Data records

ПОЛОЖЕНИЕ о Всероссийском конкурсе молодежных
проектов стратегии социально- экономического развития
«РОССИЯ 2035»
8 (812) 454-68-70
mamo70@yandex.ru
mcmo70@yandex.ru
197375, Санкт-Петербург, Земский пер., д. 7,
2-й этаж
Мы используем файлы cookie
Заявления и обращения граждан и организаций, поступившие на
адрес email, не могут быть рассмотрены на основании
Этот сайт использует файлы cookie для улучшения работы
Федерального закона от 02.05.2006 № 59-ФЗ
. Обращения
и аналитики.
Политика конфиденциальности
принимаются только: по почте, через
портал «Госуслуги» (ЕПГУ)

---

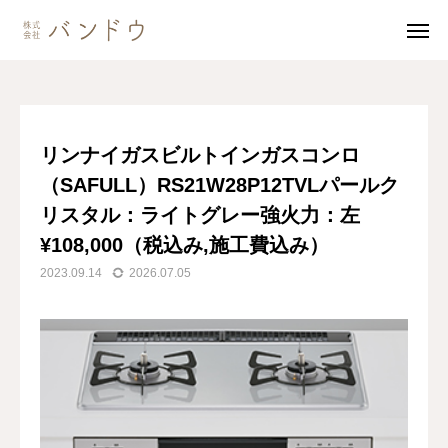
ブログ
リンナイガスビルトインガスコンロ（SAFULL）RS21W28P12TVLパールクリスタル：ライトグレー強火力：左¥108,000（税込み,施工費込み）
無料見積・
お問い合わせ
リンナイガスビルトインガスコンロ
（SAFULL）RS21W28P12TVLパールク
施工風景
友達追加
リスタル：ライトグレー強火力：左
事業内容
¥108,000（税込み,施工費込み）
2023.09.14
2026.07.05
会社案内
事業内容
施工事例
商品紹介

==

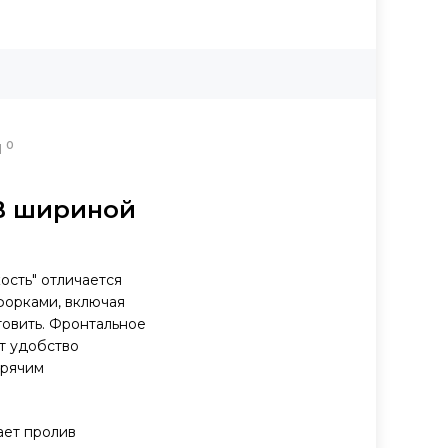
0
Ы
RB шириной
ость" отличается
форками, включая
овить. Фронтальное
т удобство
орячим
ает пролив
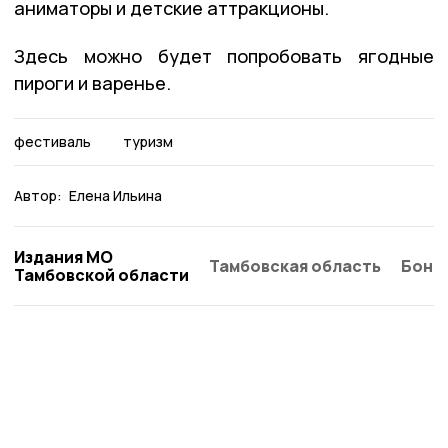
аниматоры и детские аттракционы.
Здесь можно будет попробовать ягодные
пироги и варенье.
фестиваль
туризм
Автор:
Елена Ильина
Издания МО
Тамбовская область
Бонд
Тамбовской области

TASK PROMPT
Please set down, exactly and with no pictures, the lines in the entries above starting at the one holding "форками, включая" and ending at the one holding "Тамбовской области", ends included.

RESULT
форками, включая
овить. Фронтальное
т удобство
орячим
ает пролив
аниматоры и детские аттракционы.
Здесь можно будет попробовать ягодные
пироги и варенье.
фестиваль
туризм
Автор:
Елена Ильина
Издания МО
Тамбовская область
Бонд
Тамбовской области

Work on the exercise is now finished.